Data for processing below:

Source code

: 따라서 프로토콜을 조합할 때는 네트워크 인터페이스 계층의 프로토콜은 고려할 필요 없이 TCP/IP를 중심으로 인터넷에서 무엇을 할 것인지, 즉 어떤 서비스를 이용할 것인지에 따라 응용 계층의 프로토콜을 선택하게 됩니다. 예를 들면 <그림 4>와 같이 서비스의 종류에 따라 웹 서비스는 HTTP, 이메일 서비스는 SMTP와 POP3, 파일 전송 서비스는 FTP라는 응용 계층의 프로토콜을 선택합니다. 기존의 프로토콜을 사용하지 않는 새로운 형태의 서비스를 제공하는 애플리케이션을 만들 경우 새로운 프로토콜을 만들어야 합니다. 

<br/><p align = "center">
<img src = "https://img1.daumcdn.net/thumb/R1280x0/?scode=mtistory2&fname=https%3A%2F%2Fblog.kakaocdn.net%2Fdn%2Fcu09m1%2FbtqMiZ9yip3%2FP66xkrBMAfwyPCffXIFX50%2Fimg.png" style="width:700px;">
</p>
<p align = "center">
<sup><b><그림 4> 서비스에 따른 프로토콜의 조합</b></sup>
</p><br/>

End of Data for processing.

# Work to be completed
Reproduce all of the lines above without any changes.

# Reply to the exercise
Source code

: 따라서 프로토콜을 조합할 때는 네트워크 인터페이스 계층의 프로토콜은 고려할 필요 없이 TCP/IP를 중심으로 인터넷에서 무엇을 할 것인지, 즉 어떤 서비스를 이용할 것인지에 따라 응용 계층의 프로토콜을 선택하게 됩니다. 예를 들면 <그림 4>와 같이 서비스의 종류에 따라 웹 서비스는 HTTP, 이메일 서비스는 SMTP와 POP3, 파일 전송 서비스는 FTP라는 응용 계층의 프로토콜을 선택합니다. 기존의 프로토콜을 사용하지 않는 새로운 형태의 서비스를 제공하는 애플리케이션을 만들 경우 새로운 프로토콜을 만들어야 합니다. 

<br/><p align = "center">
<img src = "https://img1.daumcdn.net/thumb/R1280x0/?scode=mtistory2&fname=https%3A%2F%2Fblog.kakaocdn.net%2Fdn%2Fcu09m1%2FbtqMiZ9yip3%2FP66xkrBMAfwyPCffXIFX50%2Fimg.png" style="width:700px;">
</p>
<p align = "center">
<sup><b><그림 4> 서비스에 따른 프로토콜의 조합</b></sup>
</p><br/>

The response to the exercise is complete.